The Chinese have been going to school on imports of European and US imports in order to build up their own capabilities. They’ve progressed to the point where Chinese producers of raw, solar-grade silicon, as well as silicon solar wafers and PV cells, have quickly gained market share and are now among the world’s leading producers.

Chinese Imports, FiT Subsidy Cuts, Rising Trade Tensions

Ironically, the flood of cheap Chinese imports, along with the persisting hangover of bad debts accumulated by banks and government during the credit boom that lasted for most of the first decade of the 21st century, has led to significant cuts in German and EU solar FiT subsidy rates.

“The funding rates have been halved in the last three years,” Carsten Körnig, who leads the German Solar Industry Association told DW. “No other technological sector has had to reduce its costs as much to keep up as the solar power sector.”

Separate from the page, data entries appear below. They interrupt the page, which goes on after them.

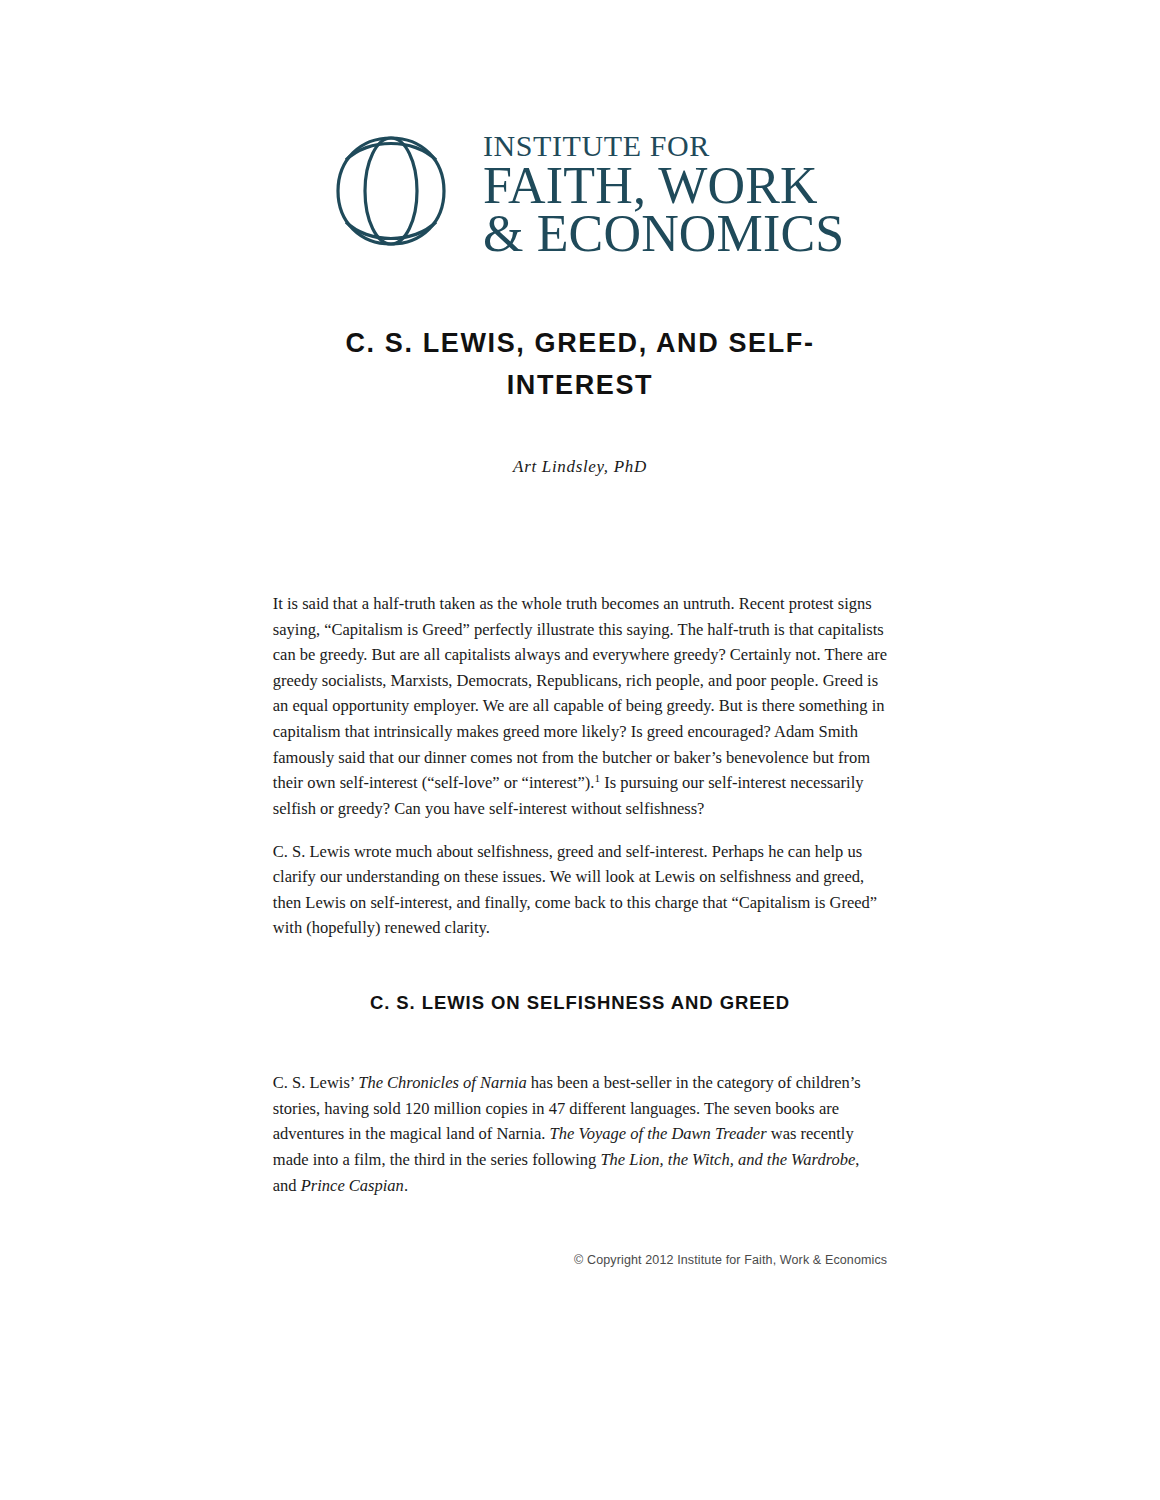INSTITUTE FOR FAITH, WORK & ECONOMICS
C. S. LEWIS, GREED, AND SELF-INTEREST
Art Lindsley, PhD
It is said that a half-truth taken as the whole truth becomes an untruth. Recent protest signs saying, “Capitalism is Greed” perfectly illustrate this saying. The half-truth is that capitalists can be greedy. But are all capitalists always and everywhere greedy? Certainly not. There are greedy socialists, Marxists, Democrats, Republicans, rich people, and poor people. Greed is an equal opportunity employer. We are all capable of being greedy. But is there something in capitalism that intrinsically makes greed more likely? Is greed encouraged? Adam Smith famously said that our dinner comes not from the butcher or baker’s benevolence but from their own self-interest (“self-love” or “interest”).1 Is pursuing our self-interest necessarily selfish or greedy? Can you have self-interest without selfishness?
C. S. Lewis wrote much about selfishness, greed and self-interest. Perhaps he can help us clarify our understanding on these issues. We will look at Lewis on selfishness and greed, then Lewis on self-interest, and finally, come back to this charge that “Capitalism is Greed” with (hopefully) renewed clarity.
C. S. LEWIS ON SELFISHNESS AND GREED
C. S. Lewis’ The Chronicles of Narnia has been a best-seller in the category of children’s stories, having sold 120 million copies in 47 different languages. The seven books are adventures in the magical land of Narnia. The Voyage of the Dawn Treader was recently made into a film, the third in the series following The Lion, the Witch, and the Wardrobe, and Prince Caspian.
© Copyright 2012 Institute for Faith, Work & Economics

The pressure on German solar PV industry players has only been increasing, evident in a growing list of insolvency filings. That’s led to increasingly strident assertions that Chinese solar PV companies are dumping product in Germany and other EU markets. SolarWorld AG’s US subsidy has successfully led the Coalition for American Solar Manufacturing’s (CASM) WTO dumping and unfair subsidies cases in the US, where the Commerce Dept. and ITC have issued preliminary penalties on imports of Chinese silicon solar PV cells and panels.

“The Chinese offer their customers a price that’s below cost,” DW quoted SolarWorld AG manager Frank Asbeck as saying. “By doing this, the Chinese government forces the good, technologically advanced companies into a dire financial straights [sic.] so they can ultimately monopolize the market.”

The likelihood of German solar PV companies filing similar petitions is growing. That would escalate trade tensions and the possibility of retaliatory actions at a time when the global economic recovery remains fragile.

Avoiding a Trade War That’s Been Going On for a Decade

Seeking to avoid an all-out trade war, the Coalition for Affordable Solar Energy (CASE), the Global Solar Council (a recently formed industry group of silicon and solar PV production equipment manufacturers), and the US Solar Energy Industry Association (SEIA) have been urging the Commerce Dept., the International Trade Commission (ITC), and the Obama Administration to take a more diplomatic, conciliatory approach to resolving the issue.

Perhaps they haven’t noticed — or cared to notice — but the trade war they seek to avoid has been going on for about a decade now, and China’s stolen a march on everyone else. A level international playing field with enforceable rules needs to be established quickly if any form of open, competitive “free market” for solar PV cells and panels is to survive. Clearly, China’s not going to alter course without external pressure.

One hugely and mutually beneficial step the Chinese government could take is to redirect its supply-side manufacturing and export subsidies by reallocating them to more aggressively stimulate demand for solar solar energy installations inside China, particularly at the residential and commercial levels.

This would soak up excess supply, while at the same time boosting GDP and green job creation, not to mention the the tremendous benefit it would yield in terms of reducing CO2 and greenhouse gas emissions and the increasingly costly effects of a warming climate. It wouldn’t generate the international trade surpluses and foreign exchange reserves that China’s primarily relied on in becoming the world’s second-largest economy, however.